Somit lag zum maßgeblichen Zeitpunkt der Erlassung des zweitinstanzlichen Bescheides auch hinsichtlich des damals jüngst abgelaufenen Studienjahres 2008/09 kein Studienerfolg vor und es ist die Voraussetzung für die Verlängerung der Aufenthaltsbewilligung nach § 64 Abs. 3 erster Satz NAG nicht gegeben.

Die Beschwerde bezieht sich in erster Linie auf die Bestimmung des § 64 Abs. 3 zweiter Satz NAG. Liegen demnach Gründe vor, die der Einflusssphäre des Drittstaatsangehörigen entzogen, unabwendbar oder unvorhersehbar sind, kann trotz Fehlens des Studienerfolges eine Aufenthaltsbewilligung verlängert werden. Diesbezüglich verweist der Beschwerdeführer auf schwere gesundheitliche Beeinträchtigungen, auf einen stationären Aufenthalt vom 12. bis und auf einen weiteren operativen Eingriff am . Bezugnehmend auf die im Verwaltungsakt erliegenden Arztbriefe bringt der Beschwerdeführer vor, dass Verwachsungen im Mittelohr oder hinter dem Trommelfell hätten entfernt werden müssen und eine Hörverbesserung durch Wiederherstellung der Schallübertragung auf das Innenohr hätte erreicht werden können. Jedenfalls im Jahr 2006 habe der Beschwerdeführer an Depressionen gelitten.

In der Berufung vom hatte der Beschwerdeführer vorgebracht, dass er im Jahr 2006 auf Grund von Depressionen eine Therapie am Männergesundheitszentrum begonnen habe, die ihm nur kurzzeitig geholfen und stark in seinen Studienfortschritten zurückgeworfen habe. Im Jahr 2007 habe er sich im Landesklinikum X einer Operation inklusive einem zweiwöchigen stationären Aufenthalt im Krankenhaus unterziehen müssen. Die Rekonvaleszenzphase nach der Operation habe sich über einen Zeitraum von weiteren zwei Monaten hingezogen. Das Hörvermögen sei in der Folge im Herbst 2008 auch besser geworden. Im Wintersemester 2008 habe er sich neuerlich einer Operation im AKH Y unterziehen müssen und sei zehn Tage im Krankenhaus gelegen. Im Jänner 2009 sei er trotz seiner gesundheitlichen Angeschlagenheit zu einigen Prüfungen angetreten, die auf Grund der Rekonvaleszenzphase nach der Operation neuerlich erfolglos gewesen seien. Für den gegenwärtigen Zeitpunkt könne er 15 ECTS-Punkte nachweisen.

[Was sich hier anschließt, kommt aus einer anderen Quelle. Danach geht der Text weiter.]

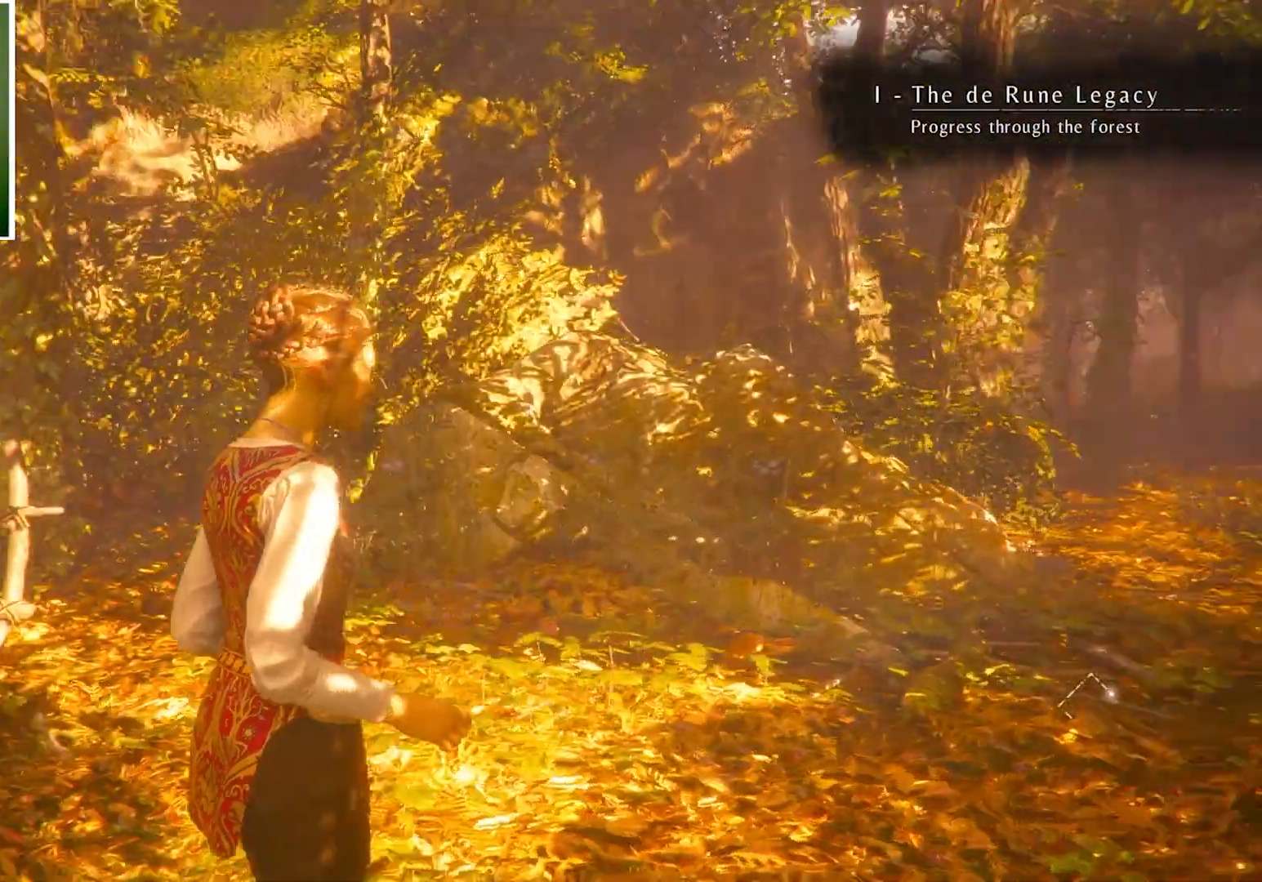
Gameplay with keyboard and mouse; each line is a JSON object with the keys and mouse buttons held at the frame after it. "events" lists presses ("down") and releases ("up") of "a", "ctrl", "d", "e", "q", "s", "shift", "space", "w", "mouse_left", "mouse_right", "mouse_mb4" and "mouse_mb5" between this image and that frame as [ms after this image, input, new state], when the widget could be followed in between. "mouse_left", "mouse_right", "mouse_mb4", "mouse_mb5" = the "left", "right", "mb4", "mb5" buttons of the "mouse" list. No other keys are recorded. Mouse movement is not recorded. Not read: mouse_wheel.
{"keys": [], "mouse": []}
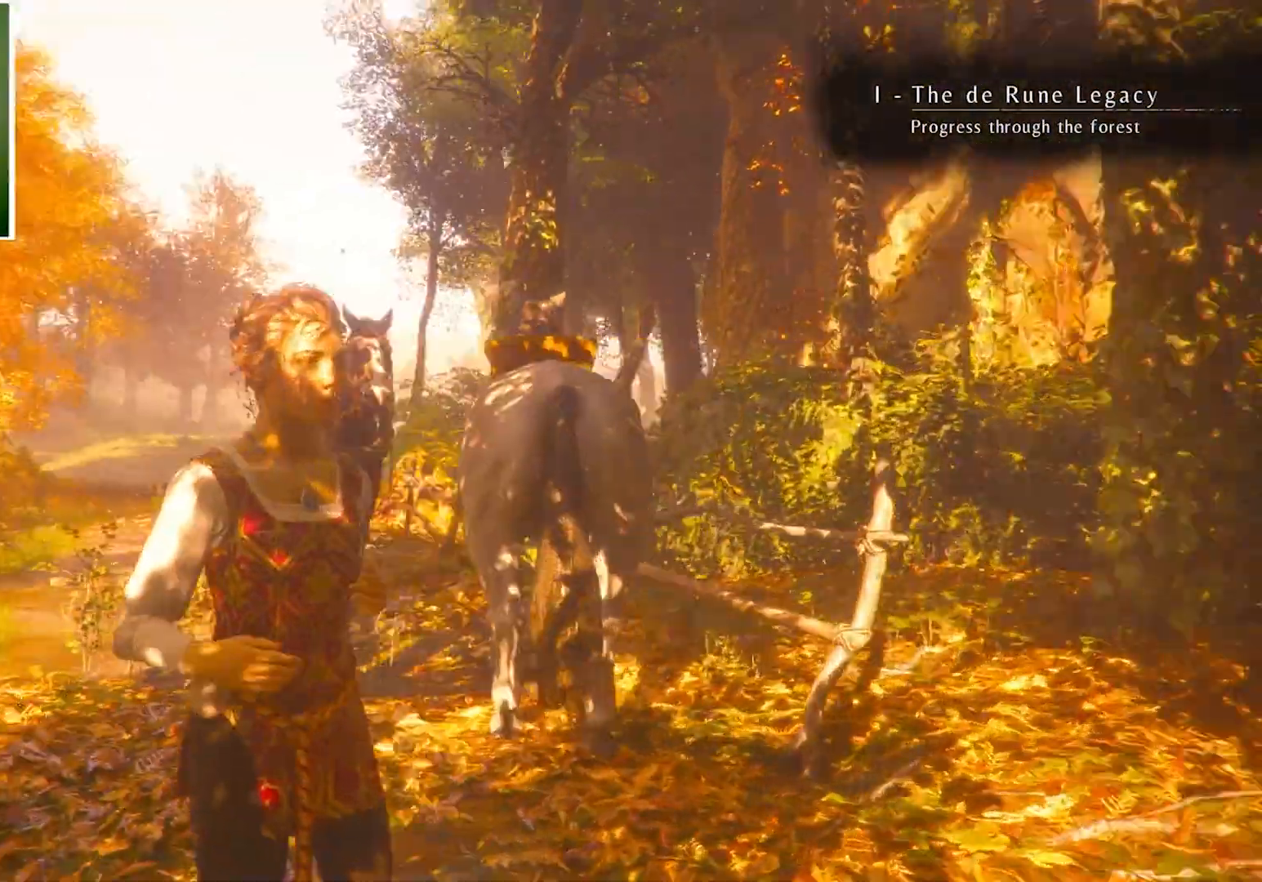
{"keys": [], "mouse": [], "events": []}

Die belangte Behörde hob zutreffend hervor, dass der Beschwerdeführer seit Beginn des Studiums in Österreich keinen Studienerfolg nachweisen kann.

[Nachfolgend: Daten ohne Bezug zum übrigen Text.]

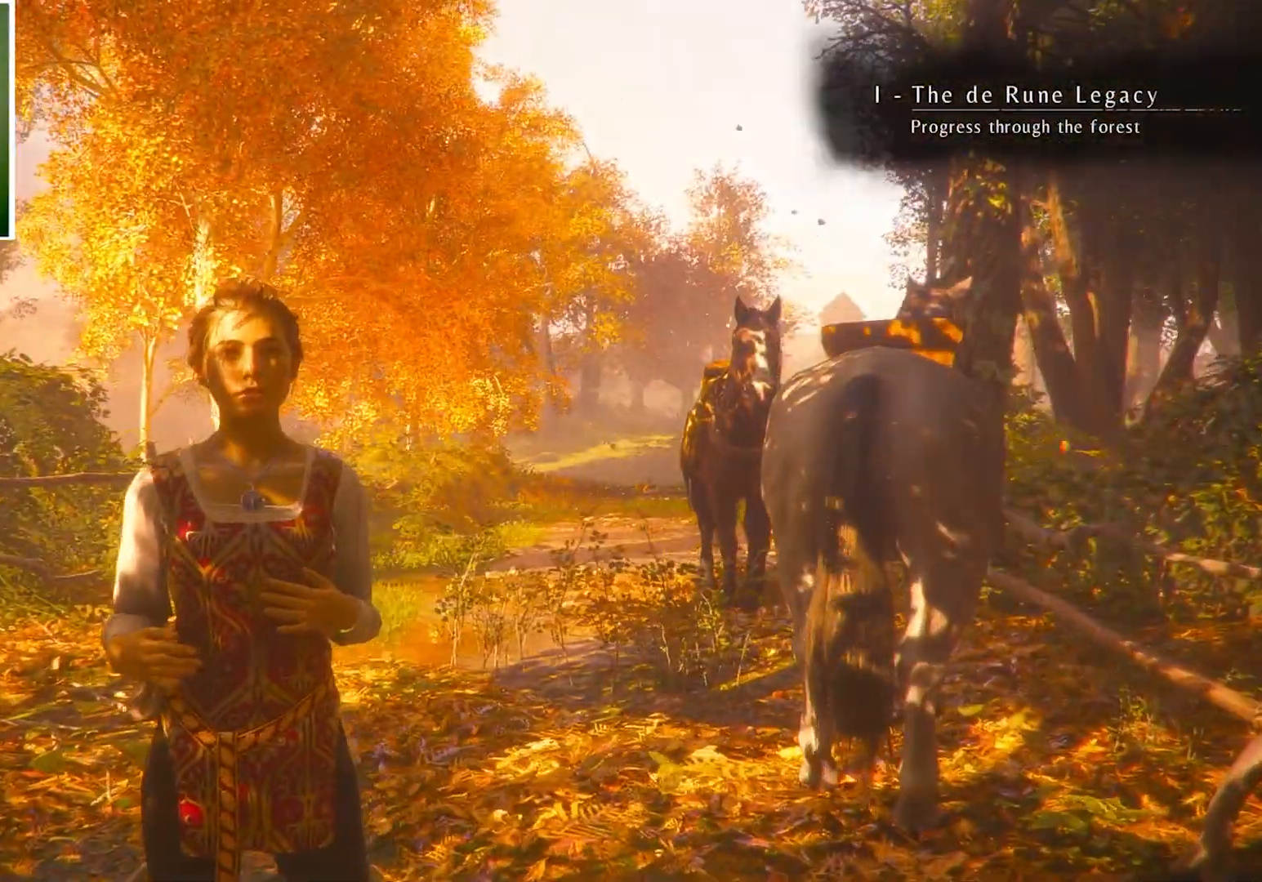
{"keys": [], "mouse": [], "events": []}
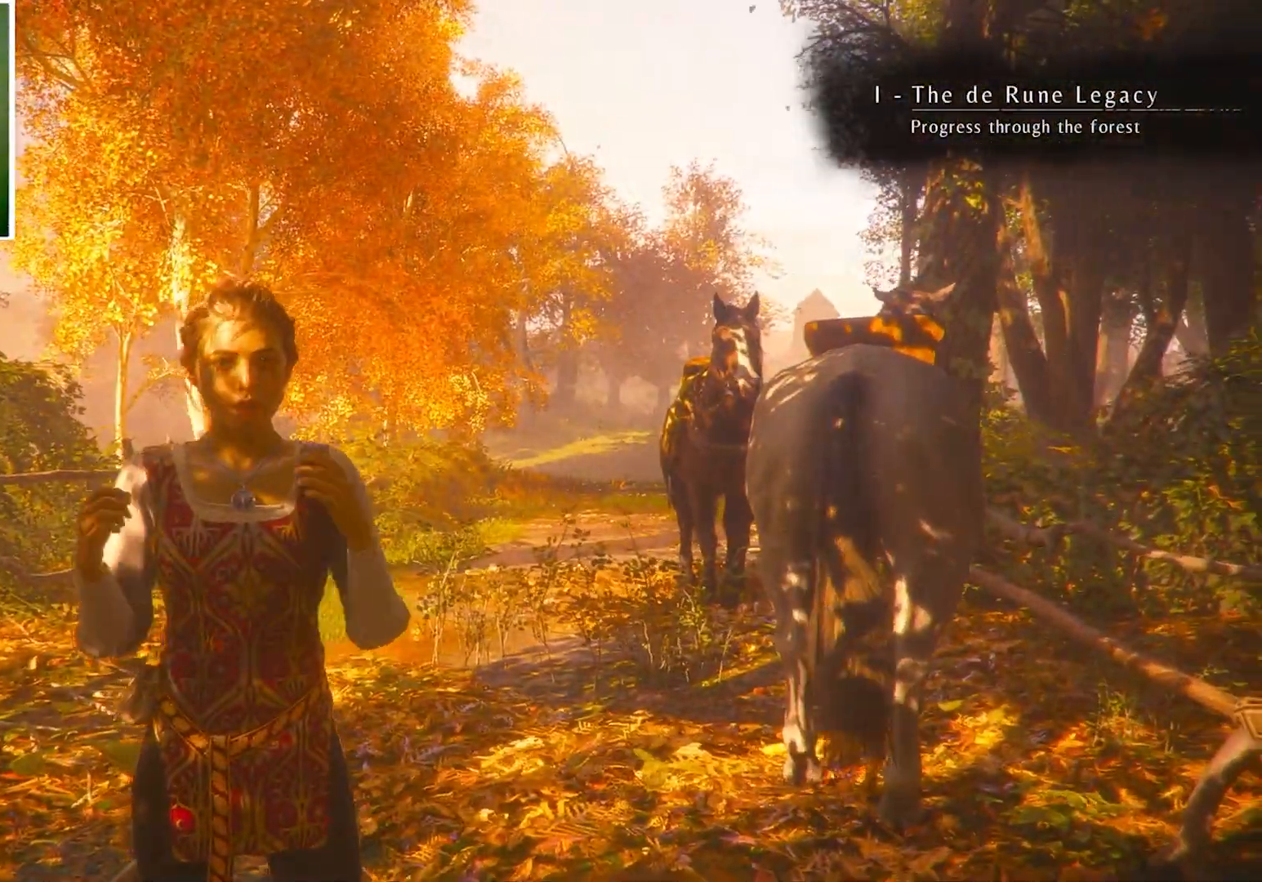
{"keys": [], "mouse": [], "events": []}
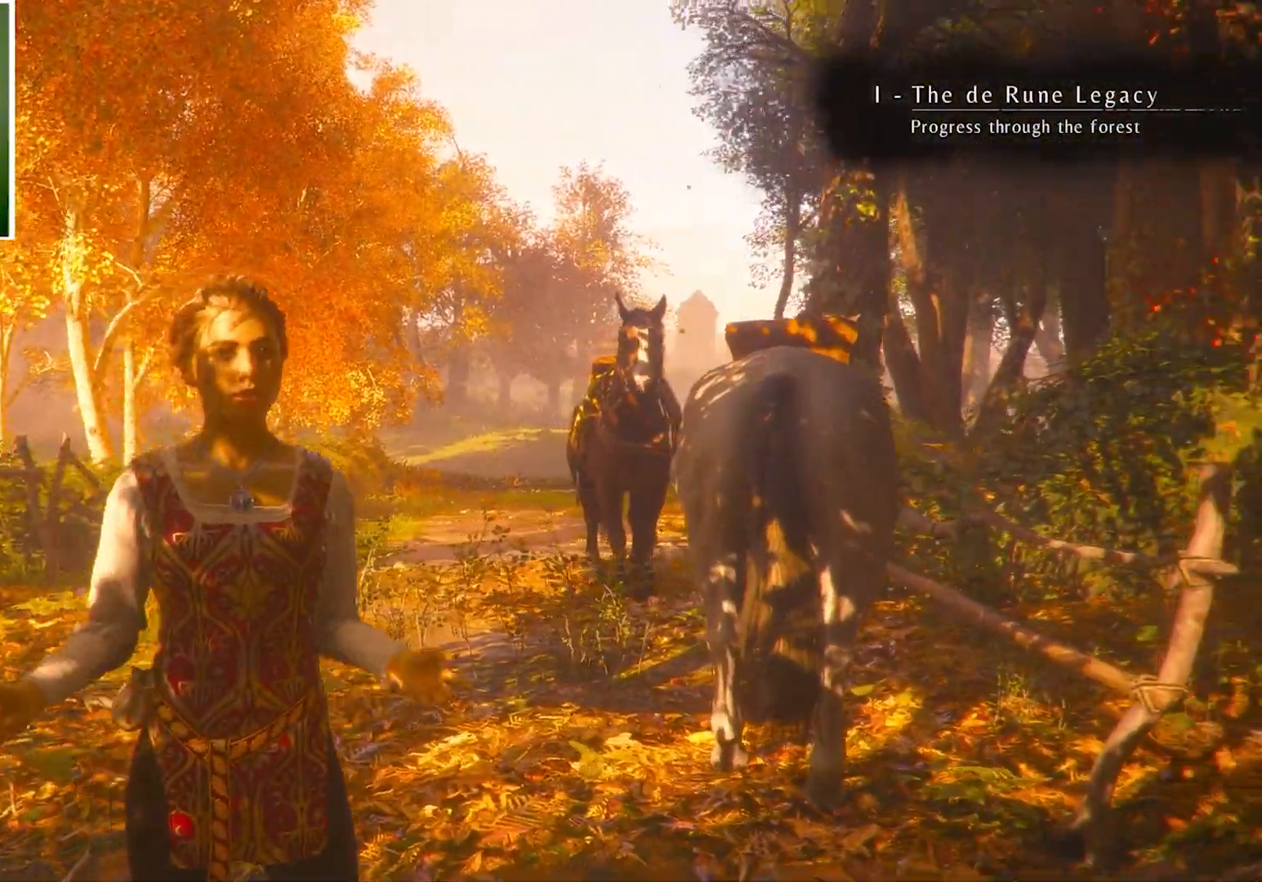
{"keys": [], "mouse": [], "events": []}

Zu einer solchen Konstellation hat der Verwaltungsgerichtshof bereits ausgesprochen (vgl. das Erkenntnis vom , 2009/22/0124), dass von einem "unabwendbaren oder unvorhersehbaren" Hinderungsgrund im Sinn des § 64 Abs. 3 letzter Satz NAG nicht die Rede sein kann, darf doch dieser Hinderungsgrund nicht dauerhaft sein. Ist es einem Fremden somit wegen einer fehlenden geistigen und/oder körperlichen Voraussetzung nicht möglich, ein Studium erfolgreich zu betreiben, kann dies nicht als Hinderungsgrund im genannten Sinn gewertet werden.

Die belangte Behörde versagte somit zu Recht die Verlängerung der Aufenthaltsbewilligung.

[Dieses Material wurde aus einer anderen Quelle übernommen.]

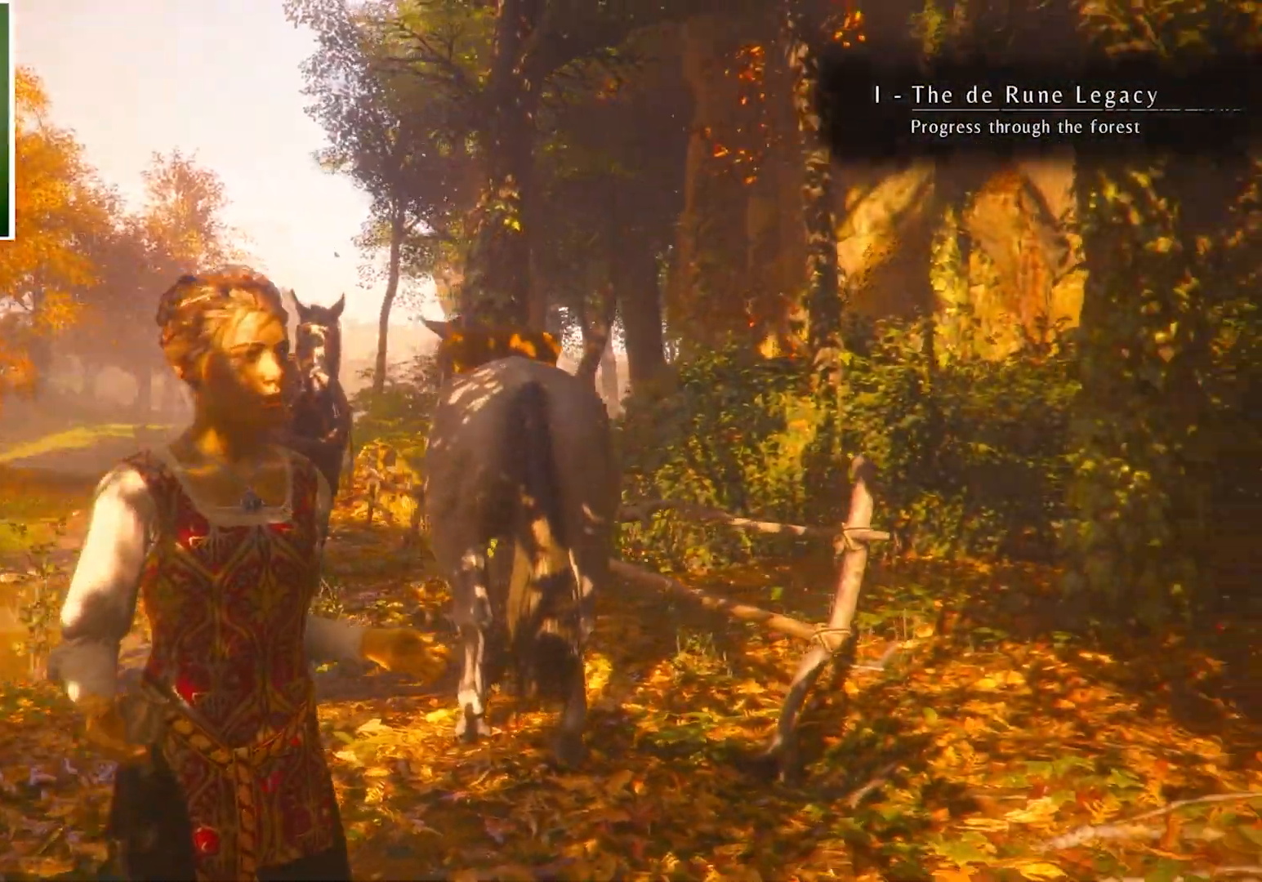
{"keys": [], "mouse": [], "events": []}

Eine Bedachtnahme auf Art. 8 EMRK ist bei Fehlen der besonderen Erteilungsvoraussetzung des Studienerfolgs entbehrlich (vgl. auch dazu das zitierte Erkenntnis 2009/22/0124).

Da dem angefochtenen Bescheid somit die behauptete Rechtswidrigkeit nicht anhaftet, war die Beschwerde gemäß § 42 Abs. 1 VwGG als unbegründet abzuweisen.

Die Kostenentscheidung beruht auf den §§ 47 ff VwGG in Verbindung mit der VwGH-Aufwandersatzverordnung 2008.